Collected data:
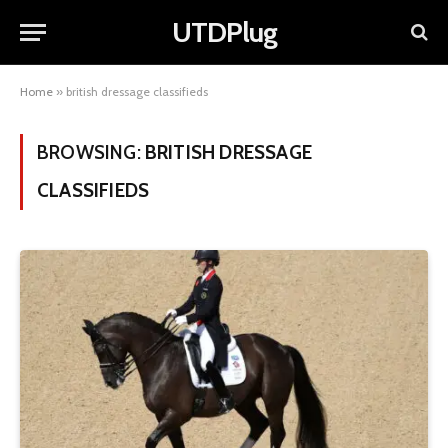
UTDPlug
Home
»
british dressage classifieds
BROWSING:
BRITISH DRESSAGE
CLASSIFIEDS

● **Required work**: Any picture found in the data is to be skipped while the rest is copied exactly.

● **Problem solution**:
UTDPlug
Home
»
british dressage classifieds
BROWSING:
BRITISH DRESSAGE
CLASSIFIEDS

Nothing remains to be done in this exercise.